### Work task
As soon as the line containing "of actions leading" appears in the material below, start returning lines exactly, and end with the line containing "(ii) the debugging".

### Entries provided
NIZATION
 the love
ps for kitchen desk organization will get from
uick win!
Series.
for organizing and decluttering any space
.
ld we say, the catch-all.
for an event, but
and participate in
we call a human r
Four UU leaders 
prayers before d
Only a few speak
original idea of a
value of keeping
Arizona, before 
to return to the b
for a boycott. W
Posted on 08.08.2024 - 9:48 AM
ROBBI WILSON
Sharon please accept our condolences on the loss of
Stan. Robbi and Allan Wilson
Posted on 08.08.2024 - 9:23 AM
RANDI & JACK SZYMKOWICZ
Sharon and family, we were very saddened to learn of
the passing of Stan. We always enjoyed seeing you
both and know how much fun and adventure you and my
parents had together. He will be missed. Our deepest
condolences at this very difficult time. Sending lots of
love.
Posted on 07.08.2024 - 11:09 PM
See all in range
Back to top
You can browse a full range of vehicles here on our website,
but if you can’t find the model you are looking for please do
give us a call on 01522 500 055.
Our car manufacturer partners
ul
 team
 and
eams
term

--

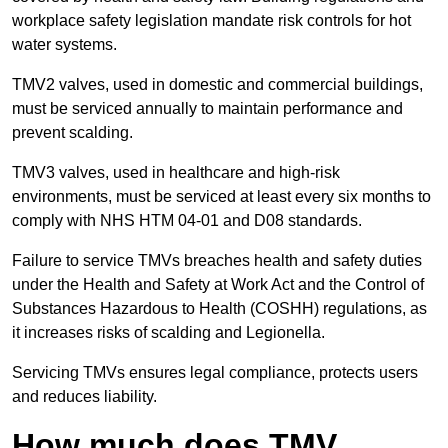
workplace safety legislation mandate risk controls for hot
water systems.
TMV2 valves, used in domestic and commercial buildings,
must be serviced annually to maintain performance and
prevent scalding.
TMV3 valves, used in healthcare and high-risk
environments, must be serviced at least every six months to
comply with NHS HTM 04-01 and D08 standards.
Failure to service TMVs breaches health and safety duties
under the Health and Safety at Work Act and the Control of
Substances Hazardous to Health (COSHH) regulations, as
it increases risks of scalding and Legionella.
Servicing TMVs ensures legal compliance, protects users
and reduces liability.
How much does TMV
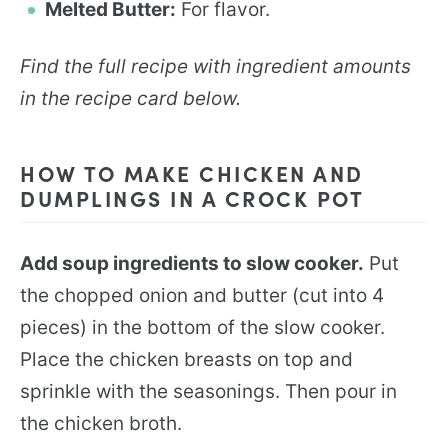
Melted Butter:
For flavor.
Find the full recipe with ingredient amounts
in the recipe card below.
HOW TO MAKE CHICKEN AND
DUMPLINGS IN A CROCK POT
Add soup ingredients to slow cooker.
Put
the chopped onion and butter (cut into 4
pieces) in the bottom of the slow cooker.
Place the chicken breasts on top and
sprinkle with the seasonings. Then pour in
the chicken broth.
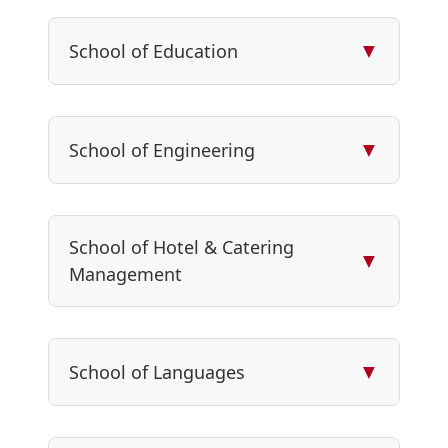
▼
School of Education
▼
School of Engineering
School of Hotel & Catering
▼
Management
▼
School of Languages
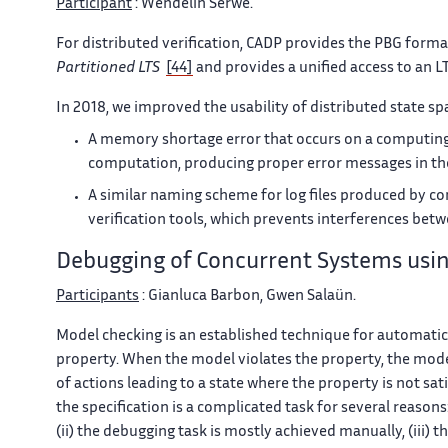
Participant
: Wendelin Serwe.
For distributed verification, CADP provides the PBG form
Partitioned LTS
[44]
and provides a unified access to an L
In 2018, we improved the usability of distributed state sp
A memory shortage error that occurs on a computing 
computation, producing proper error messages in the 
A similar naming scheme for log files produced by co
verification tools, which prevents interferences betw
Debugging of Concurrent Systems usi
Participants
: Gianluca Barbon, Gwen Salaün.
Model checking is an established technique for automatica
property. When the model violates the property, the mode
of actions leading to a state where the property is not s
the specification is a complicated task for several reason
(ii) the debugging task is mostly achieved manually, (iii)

--

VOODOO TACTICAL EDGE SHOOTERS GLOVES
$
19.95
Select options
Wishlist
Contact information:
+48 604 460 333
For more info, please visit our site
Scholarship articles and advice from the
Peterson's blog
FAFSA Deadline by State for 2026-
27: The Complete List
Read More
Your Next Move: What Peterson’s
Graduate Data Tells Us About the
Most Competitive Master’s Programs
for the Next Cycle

### Written solution
of actions leading to a state where the property is not s
the specification is a complicated task for several reason
(ii) the debugging task is mostly achieved manually, (iii)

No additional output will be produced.